EXERCISE REQUIREMENTS: Recast the lines in the records from the one containing "对竞品的运营策略分析主要侧重于对应产品定位下的运营手段，品牌策略的相互结合。" through the one containing "##### 对于品牌运营相对好分析，收集竞品品牌语即可。" as a numbered list. Leave out the blank lines.

Source records:
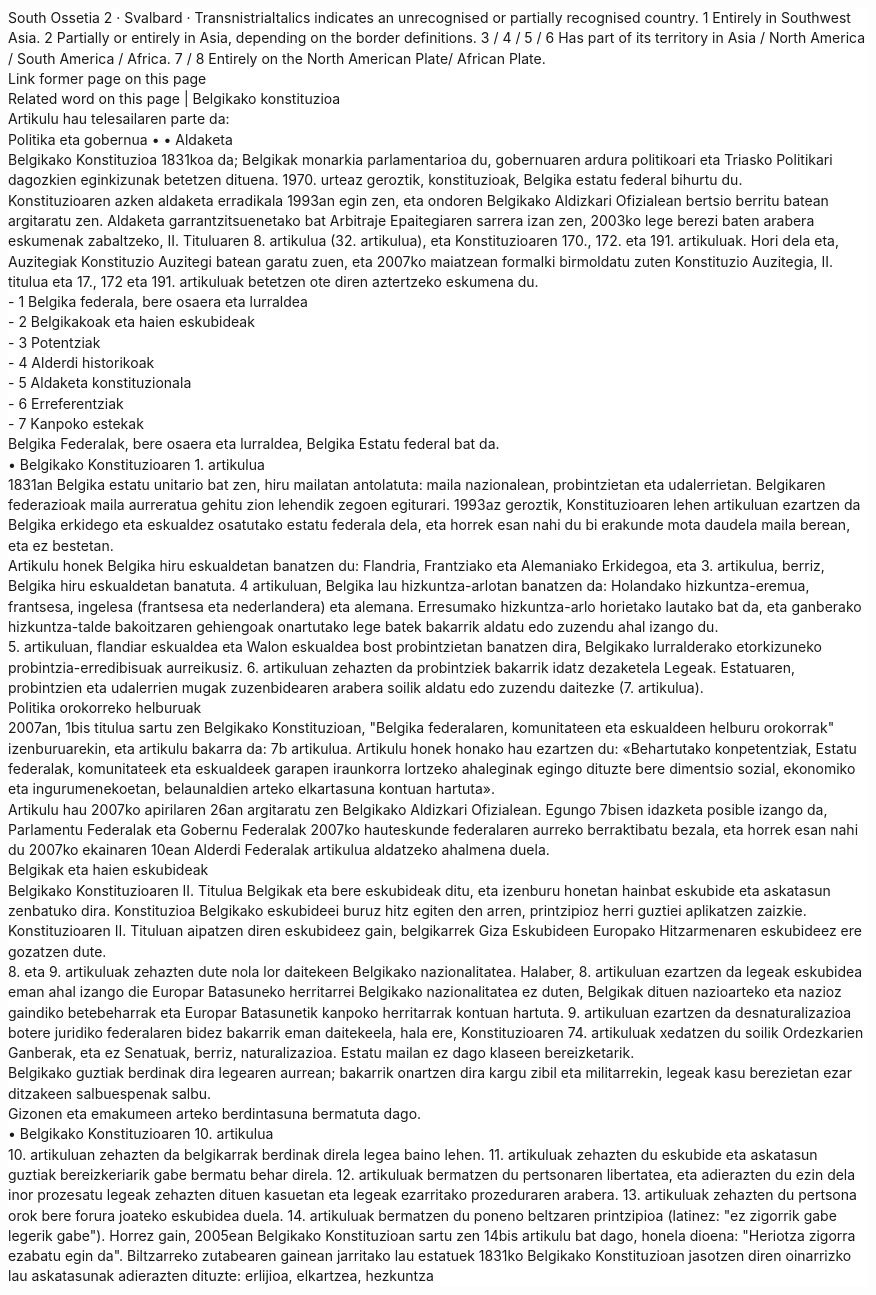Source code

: South Ossetia 2 · Svalbard · TransnistriaItalics indicates an unrecognised or partially recognised country. 1 Entirely in Southwest Asia. 2 Partially or entirely in Asia, depending on the border definitions. 3 / 4 / 5 / 6 Has part of its territory in Asia / North America / South America / Africa. 7 / 8 Entirely on the North American Plate/ African Plate.<br/>Link former page on this page<br/>Related word on this page | Belgikako konstituzioa<br/>Artikulu hau telesailaren parte da:<br/>Politika eta gobernua • • Aldaketa<br/>Belgikako Konstituzioa 1831koa da; Belgikak monarkia parlamentarioa du, gobernuaren ardura politikoari eta Triasko Politikari dagozkien eginkizunak betetzen dituena. 1970. urteaz geroztik, konstituzioak, Belgika estatu federal bihurtu du.<br/>Konstituzioaren azken aldaketa erradikala 1993an egin zen, eta ondoren Belgikako Aldizkari Ofizialean bertsio berritu batean argitaratu zen. Aldaketa garrantzitsuenetako bat Arbitraje Epaitegiaren sarrera izan zen, 2003ko lege berezi baten arabera eskumenak zabaltzeko, II. Tituluaren 8. artikulua (32. artikulua), eta Konstituzioaren 170., 172. eta 191. artikuluak. Hori dela eta, Auzitegiak Konstituzio Auzitegi batean garatu zuen, eta 2007ko maiatzean formalki birmoldatu zuten Konstituzio Auzitegia, II. titulua eta 17., 172 eta 191. artikuluak betetzen ote diren aztertzeko eskumena du.<br/>- 1 Belgika federala, bere osaera eta lurraldea<br/>- 2 Belgikakoak eta haien eskubideak<br/>- 3 Potentziak<br/>- 4 Alderdi historikoak<br/>- 5 Aldaketa konstituzionala<br/>- 6 Erreferentziak<br/>- 7 Kanpoko estekak<br/>Belgika Federalak, bere osaera eta lurraldea, Belgika Estatu federal bat da.<br/>• Belgikako Konstituzioaren 1. artikulua<br/>1831an Belgika estatu unitario bat zen, hiru mailatan antolatuta: maila nazionalean, probintzietan eta udalerrietan. Belgikaren federazioak maila aurreratua gehitu zion lehendik zegoen egiturari. 1993az geroztik, Konstituzioaren lehen artikuluan ezartzen da Belgika erkidego eta eskualdez osatutako estatu federala dela, eta horrek esan nahi du bi erakunde mota daudela maila berean, eta ez bestetan.<br/>Artikulu honek Belgika hiru eskualdetan banatzen du: Flandria, Frantziako eta Alemaniako Erkidegoa, eta 3. artikulua, berriz, Belgika hiru eskualdetan banatuta. 4 artikuluan, Belgika lau hizkuntza-arlotan banatzen da: Holandako hizkuntza-eremua, frantsesa, ingelesa (frantsesa eta nederlandera) eta alemana. Erresumako hizkuntza-arlo horietako lautako bat da, eta ganberako hizkuntza-talde bakoitzaren gehiengoak onartutako lege batek bakarrik aldatu edo zuzendu ahal izango du.<br/>5. artikuluan, flandiar eskualdea eta Walon eskualdea bost probintzietan banatzen dira, Belgikako lurralderako etorkizuneko probintzia-erredibisuak aurreikusiz. 6. artikuluan zehazten da probintziek bakarrik idatz dezaketela Legeak. Estatuaren, probintzien eta udalerrien mugak zuzenbidearen arabera soilik aldatu edo zuzendu daitezke (7. artikulua).<br/>Politika orokorreko helburuak<br/>2007an, 1bis titulua sartu zen Belgikako Konstituzioan, "Belgika federalaren, komunitateen eta eskualdeen helburu orokorrak" izenburuarekin, eta artikulu bakarra da: 7b artikulua. Artikulu honek honako hau ezartzen du: «Behartutako konpetentziak, Estatu federalak, komunitateek eta eskualdeek garapen iraunkorra lortzeko ahaleginak egingo dituzte bere dimentsio sozial, ekonomiko eta ingurumenekoetan, belaunaldien arteko elkartasuna kontuan hartuta».<br/>Artikulu hau 2007ko apirilaren 26an argitaratu zen Belgikako Aldizkari Ofizialean. Egungo 7bisen idazketa posible izango da, Parlamentu Federalak eta Gobernu Federalak 2007ko hauteskunde federalaren aurreko berraktibatu bezala, eta horrek esan nahi du 2007ko ekainaren 10ean Alderdi Federalak artikulua aldatzeko ahalmena duela.<br/>Belgikak eta haien eskubideak<br/>Belgikako Konstituzioaren II. Titulua Belgikak eta bere eskubideak ditu, eta izenburu honetan hainbat eskubide eta askatasun zenbatuko dira. Konstituzioa Belgikako eskubideei buruz hitz egiten den arren, printzipioz herri guztiei aplikatzen zaizkie. Konstituzioaren II. Tituluan aipatzen diren eskubideez gain, belgikarrek Giza Eskubideen Europako Hitzarmenaren eskubideez ere gozatzen dute.<br/>8. eta 9. artikuluak zehazten dute nola lor daitekeen Belgikako nazionalitatea. Halaber, 8. artikuluan ezartzen da legeak eskubidea eman ahal izango die Europar Batasuneko herritarrei Belgikako nazionalitatea ez duten, Belgikak dituen nazioarteko eta nazioz gaindiko betebeharrak eta Europar Batasunetik kanpoko herritarrak kontuan hartuta. 9. artikuluan ezartzen da desnaturalizazioa botere juridiko federalaren bidez bakarrik eman daitekeela, hala ere, Konstituzioaren 74. artikuluak xedatzen du soilik Ordezkarien Ganberak, eta ez Senatuak, berriz, naturalizazioa. Estatu mailan ez dago klaseen bereizketarik.<br/>Belgikako guztiak berdinak dira legearen aurrean; bakarrik onartzen dira kargu zibil eta militarrekin, legeak kasu berezietan ezar ditzakeen salbuespenak salbu.<br/>Gizonen eta emakumeen arteko berdintasuna bermatuta dago.<br/>• Belgikako Konstituzioaren 10. artikulua<br/>10. artikuluan zehazten da belgikarrak berdinak direla legea baino lehen. 11. artikuluak zehazten du eskubide eta askatasun guztiak bereizkeriarik gabe bermatu behar direla. 12. artikuluak bermatzen du pertsonaren libertatea, eta adierazten du ezin dela inor prozesatu legeak zehazten dituen kasuetan eta legeak ezarritako prozeduraren arabera. 13. artikuluak zehazten du pertsona orok bere forura joateko eskubidea duela. 14. artikuluak bermatzen du poneno beltzaren printzipioa (latinez: "ez zigorrik gabe legerik gabe"). Horrez gain, 2005ean Belgikako Konstituzioan sartu zen 14bis artikulu bat dago, honela dioena: "Heriotza zigorra ezabatu egin da". Biltzarreko zutabearen gainean jarritako lau estatuek 1831ko Belgikako Konstituzioan jasotzen diren oinarrizko lau askatasunak adierazten dituzte: erlijioa, elkartzea, hezkuntza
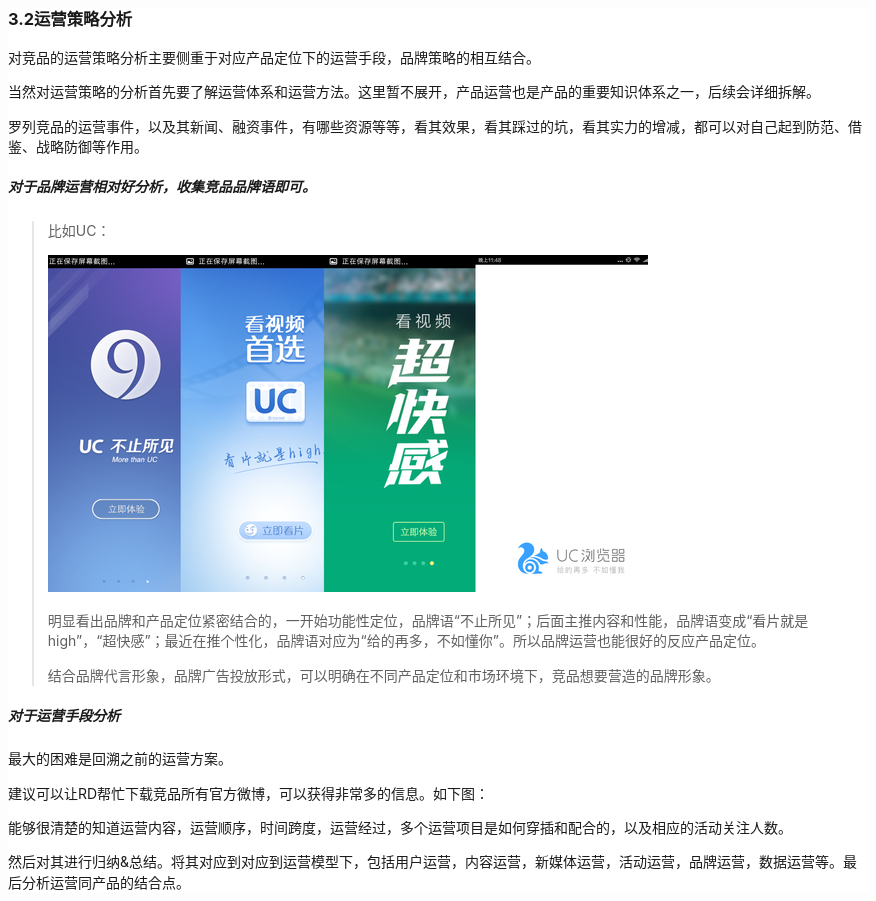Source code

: 

### 3.2运营策略分析

对竞品的运营策略分析主要侧重于对应产品定位下的运营手段，品牌策略的相互结合。

当然对运营策略的分析首先要了解运营体系和运营方法。这里暂不展开，产品运营也是产品的重要知识体系之一，后续会详细拆解。

罗列竞品的运营事件，以及其新闻、融资事件，有哪些资源等等，看其效果，看其踩过的坑，看其实力的增减，都可以对自己起到防范、借鉴、战略防御等作用。

##### 对于品牌运营相对好分析，收集竞品品牌语即可。

> 比如UC：
>
> ![UC](./img/UC.png)
>
> 明显看出品牌和产品定位紧密结合的，一开始功能性定位，品牌语“不止所见”；后面主推内容和性能，品牌语变成“看片就是high”，“超快感”；最近在推个性化，品牌语对应为“给的再多，不如懂你”。所以品牌运营也能很好的反应产品定位。
>
> 结合品牌代言形象，品牌广告投放形式，可以明确在不同产品定位和市场环境下，竞品想要营造的品牌形象。



##### 对于运营手段分析

最大的困难是回溯之前的运营方案。

建议可以让RD帮忙下载竞品所有官方微博，可以获得非常多的信息。如下图：

能够很清楚的知道运营内容，运营顺序，时间跨度，运营经过，多个运营项目是如何穿插和配合的，以及相应的活动关注人数。

然后对其进行归纳&总结。将其对应到对应到运营模型下，包括用户运营，内容运营，新媒体运营，活动运营，品牌运营，数据运营等。最后分析运营同产品的结合点。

OUTPUT:
1. 对竞品的运营策略分析主要侧重于对应产品定位下的运营手段，品牌策略的相互结合。
2. 当然对运营策略的分析首先要了解运营体系和运营方法。这里暂不展开，产品运营也是产品的重要知识体系之一，后续会详细拆解。
3. 罗列竞品的运营事件，以及其新闻、融资事件，有哪些资源等等，看其效果，看其踩过的坑，看其实力的增减，都可以对自己起到防范、借鉴、战略防御等作用。
4. ##### 对于品牌运营相对好分析，收集竞品品牌语即可。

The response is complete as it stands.